Lorusso V, Pollera C F, Antimi M, Luporini G, Gridelli C, Frassineti G L, Oliva C, Pacini M, De Lena M
Medical Oncology Division, Oncology Hospital, Bari, Italy.
Eur J Cancer. 1998 Jul;34(8):1208-12. doi: 10.1016/s0959-8049(98)00030-6.
The aim of this study was to evaluate the efficacy and safety of gemcitabine, a pyrimidine antimetabolite, in the treatment of advanced transitional cell carcinoma of the urinary tract. 35 patients with unresectable or metastatic transitional cell carcinoma of the urinary tract previously treated with a platinum-based regimen were studied. Gemcitabine was administered at a dosage of 1200 mg/m2 as a 30-min intravenous infusion on days 1, 8 and 15, repeated every 28 days. 31 patients were evaluable for efficacy. 4 patients achieved a complete response (12.9%), 3 a partial response (9.6%) and 13 (42%) were stable for at least 4 weeks (overall response 22.5%; 95% confidence interval 8-37%). The median response duration was 11.8 months (range 3.6-17.7 + months) and median survival for all patients entered was 5 months (range 2-21 + months). 2 patients with complete response are still alive with no evidence of disease after 14 and 21 months. Gemcitabine also provided subjective symptomatic relief from pain, cystitis, dysuria, haematuria and peripheral oedema. Patients experienced little WHO grade 3-4 toxicity, with anaemia in 8 patients (23%), thrombocytopenia in 5 (14.2%), leucopenia in 4 (11.4%) and neutropenia in 7 (20%). WHO grade 3-4 hepatic toxicity occurred in 4 patients (11.4%) and transient elevations of transaminase was noted in 3 (8.6%). No patient had WHO grade 3-4 elevation of serum creatinine level. There was no WHO grade 4 symptomatic toxicity and no alopecia was noted. Transient influenza symptoms with gemcitabine occurred in 18 patients (51.4%) with 13 patients (37.1%) experiencing fever (2.9% WHO grade 3). In conclusion, gemcitabine is an new active agent for the treatment of transitional cell carcinoma of the urinary bladder with a mild toxicity profile; it warrants further investigation in combination with cisplatin in chemotherapy naive patients.
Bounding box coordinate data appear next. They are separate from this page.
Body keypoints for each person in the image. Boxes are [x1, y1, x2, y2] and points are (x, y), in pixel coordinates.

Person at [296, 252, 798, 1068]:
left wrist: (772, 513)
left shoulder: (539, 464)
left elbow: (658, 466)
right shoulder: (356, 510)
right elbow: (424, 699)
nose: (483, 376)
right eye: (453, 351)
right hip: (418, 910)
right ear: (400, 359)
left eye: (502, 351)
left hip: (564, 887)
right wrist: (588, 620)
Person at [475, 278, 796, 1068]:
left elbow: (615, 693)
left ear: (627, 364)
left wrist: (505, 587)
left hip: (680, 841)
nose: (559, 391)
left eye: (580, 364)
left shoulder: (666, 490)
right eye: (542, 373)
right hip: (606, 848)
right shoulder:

本研究旨在评估嘧啶抗代谢物吉西他滨治疗晚期泌尿道移行细胞癌的疗效和安全性。研究对象为35例先前接受过铂类方案治疗的无法切除或转移性泌尿道移行细胞癌患者。吉西他滨以1200mg/m²的剂量在第1、8和15天进行30分钟静脉输注,每28天重复一次。31例患者可进行疗效评估。4例患者达到完全缓解(12.9%),3例部分缓解(9.6%),13例(42%)病情稳定至少4周(总缓解率22.5%;95%置信区间8 - 37%)。中位缓解持续时间为11.8个月(范围3.6 - 17.7 +个月),所有入组患者的中位生存期为5个月(范围2 - 21 +个月)。2例完全缓解患者在14个月和21个月后仍存活,无疾病证据。吉西他滨还能主观缓解疼痛、膀胱炎、排尿困难、血尿和外周水肿等症状。患者很少出现世界卫生组织3 - 4级毒性反应,8例患者(23%)出现贫血,5例(14.2%)出现血小板减少,4例(11.4%)出现白细胞减少,7例(20%)出现中性粒细胞减少。4例患者(11.4%)出现世界卫生组织3 - 4级肝毒性,3例(8.6%)出现转氨酶短暂升高。无患者出现世界卫生组织3 - 4级血清肌酐水平升高。无世界卫生组织4级症状性毒性反应,未观察到脱发。18例患者(51.4%)出现与吉西他滨相关的短暂流感症状,13例患者(37.1%)出现发热(2.9%为世界卫生组织3级)。总之,吉西他滨是治疗膀胱移行细胞癌的一种新的活性药物,毒性较轻;值得在未接受过化疗的患者中与顺铂联合进行进一步研究。